Could you please reproduce the entries exactly, leaving out any pictures?

*Exercise inputs*:
=== Begin Enclosure ===
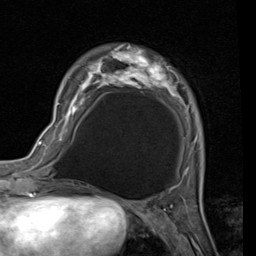
Breast MRI (dynamic contrast-enhanced), one axial slice. Slice 26 of 80 in the series (ordered by position). Cropped to one breast. Dynamic contrast-enhanced series, time point 2 of 7 at this slice position (early post-contrast). 1.5 T. TE 2 ms, TR 5.1 ms. 2 mm slice thickness. 256 × 256 image matrix. Female patient.
Structures marked on this image (semi-automatically segmented with operator editing):
- enhancing-tissue mask used for the functional tumour volume (all voxels passing the contrast-enhancement thresholds inside the analysis volume; usually the tumour): bounding box [x1, y1, x2, y2] px = [58, 44, 198, 172]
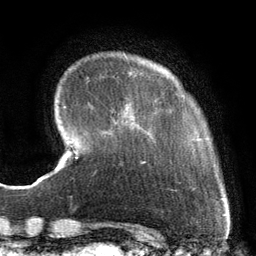
Breast MRI, one axial slice; slice 23 of 134 in the series (ordered by position); cropped to one breast; dynamic contrast-enhanced series, time point 2 of 6 at this slice position (early post-contrast); 3 T; TE 2.7 ms, TR 6.5 ms; 256 × 256 image matrix, field of view 200 × 200 mm. Female patient.
Structures marked on this image (semi-automatic segmentation, software-assisted and operator-edited):
- enhancing-tissue mask used for the functional tumour volume (all voxels passing the contrast-enhancement thresholds inside the analysis volume; usually the tumour): bounding box <90,73,224,201> (left, top, right, bottom; pixels)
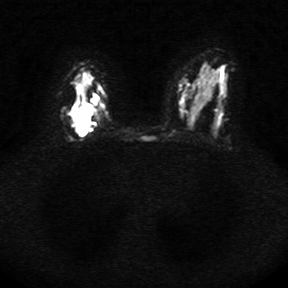
Breast MRI, one axial slice; position 18 of 34 along the scan axis; diffusion-weighted series; image 2 of 4 stored at this slice position (different b-values; order by instance number); 1.5 T; 5 mm slice thickness; 288 × 288 image matrix, field of view 340 × 340 mm. Female patient.
Structures marked on this image (manually delineated by an expert):
- tumour on diffusion-weighted imaging: bounding box (x1, y1, x2, y2) in pixels: (70, 103, 92, 135)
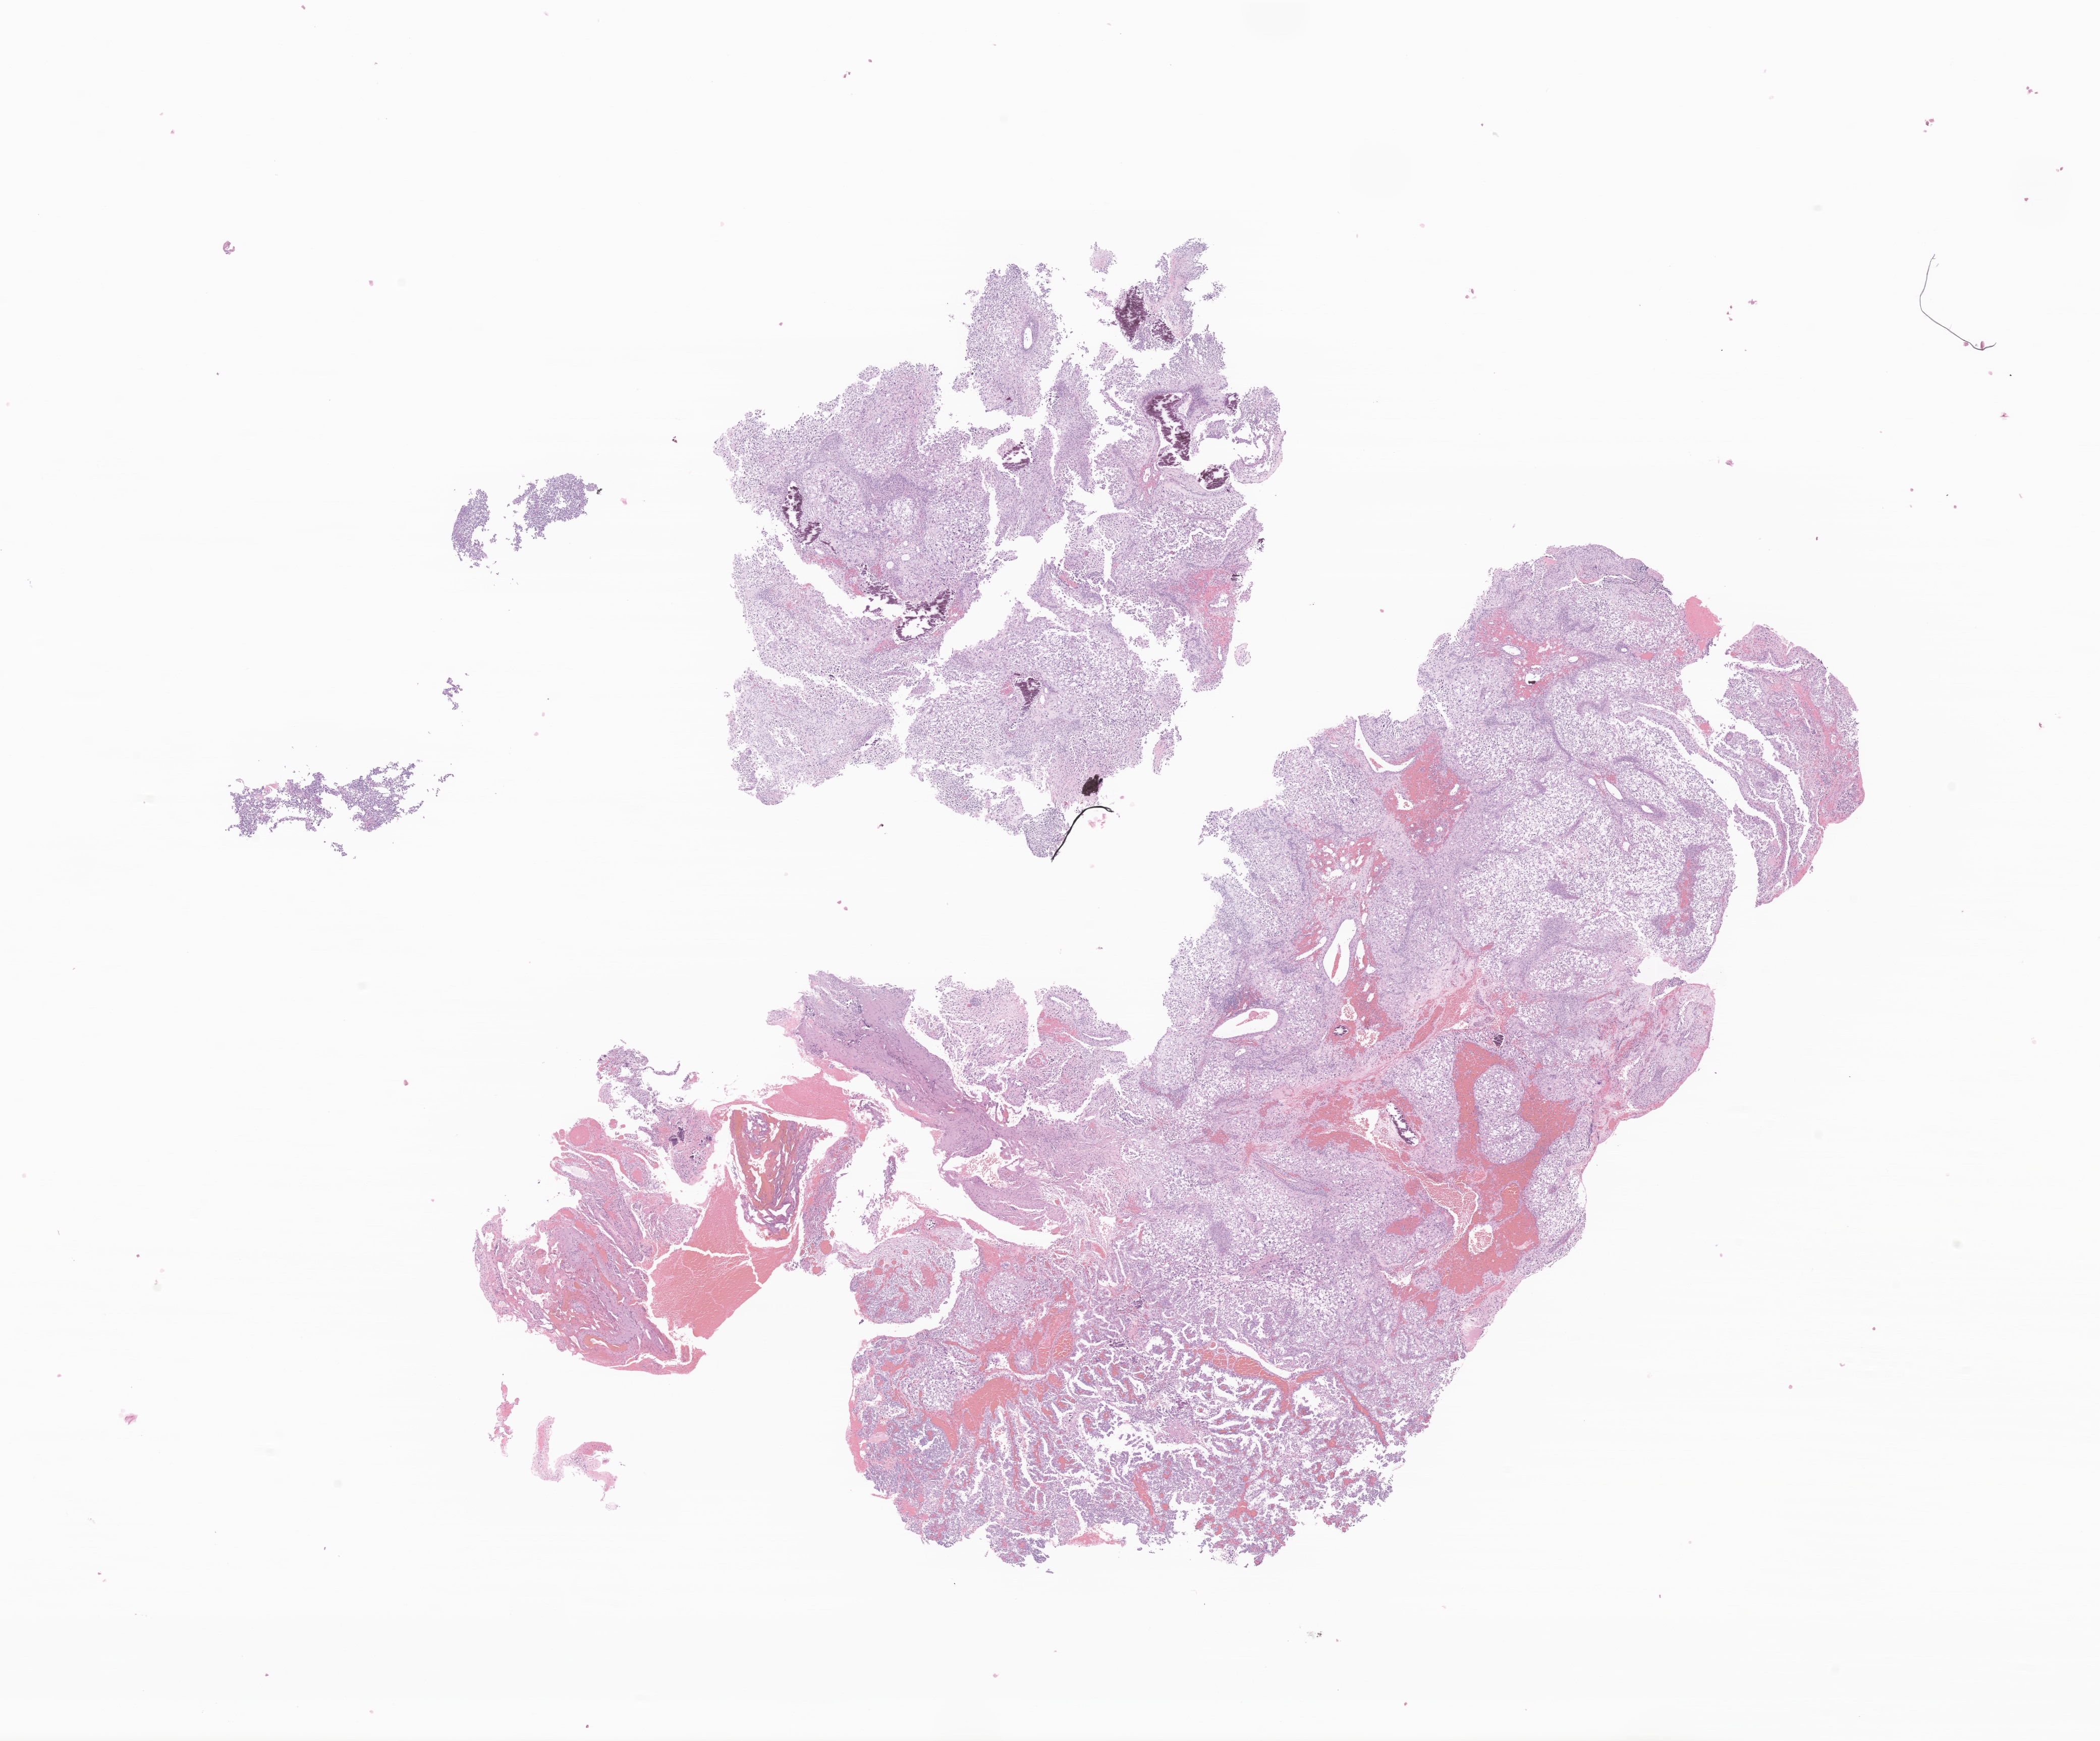
Digitized H&E-stained section of tumor tissue from the choroid of eye, low-resolution overview of the scanned area, about 17.5 x 14.5 mm, FFPE section. Male patient, age 172 days.
Recorded diagnosis: Choroid plexus carcinoma.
=== End Enclosure ===
*Exercise response*:
Breast MRI (dynamic contrast-enhanced), one axial slice. Slice 26 of 80 in the series (ordered by position). Cropped to one breast. Dynamic contrast-enhanced series, time point 2 of 7 at this slice position (early post-contrast). 1.5 T. TE 2 ms, TR 5.1 ms. 2 mm slice thickness. 256 × 256 image matrix. Female patient.
Structures marked on this image (semi-automatically segmented with operator editing):
- enhancing-tissue mask used for the functional tumour volume (all voxels passing the contrast-enhancement thresholds inside the analysis volume; usually the tumour): bounding box [x1, y1, x2, y2] px = [58, 44, 198, 172]
Breast MRI, one axial slice; slice 23 of 134 in the series (ordered by position); cropped to one breast; dynamic contrast-enhanced series, time point 2 of 6 at this slice position (early post-contrast); 3 T; TE 2.7 ms, TR 6.5 ms; 256 × 256 image matrix, field of view 200 × 200 mm. Female patient.
Structures marked on this image (semi-automatic segmentation, software-assisted and operator-edited):
- enhancing-tissue mask used for the functional tumour volume (all voxels passing the contrast-enhancement thresholds inside the analysis volume; usually the tumour): bounding box <90,73,224,201> (left, top, right, bottom; pixels)
Breast MRI, one axial slice; position 18 of 34 along the scan axis; diffusion-weighted series; image 2 of 4 stored at this slice position (different b-values; order by instance number); 1.5 T; 5 mm slice thickness; 288 × 288 image matrix, field of view 340 × 340 mm. Female patient.
Structures marked on this image (manually delineated by an expert):
- tumour on diffusion-weighted imaging: bounding box (x1, y1, x2, y2) in pixels: (70, 103, 92, 135)
Digitized H&E-stained section of tumor tissue from the choroid of eye, low-resolution overview of the scanned area, about 17.5 x 14.5 mm, FFPE section. Male patient, age 172 days.
Recorded diagnosis: Choroid plexus carcinoma.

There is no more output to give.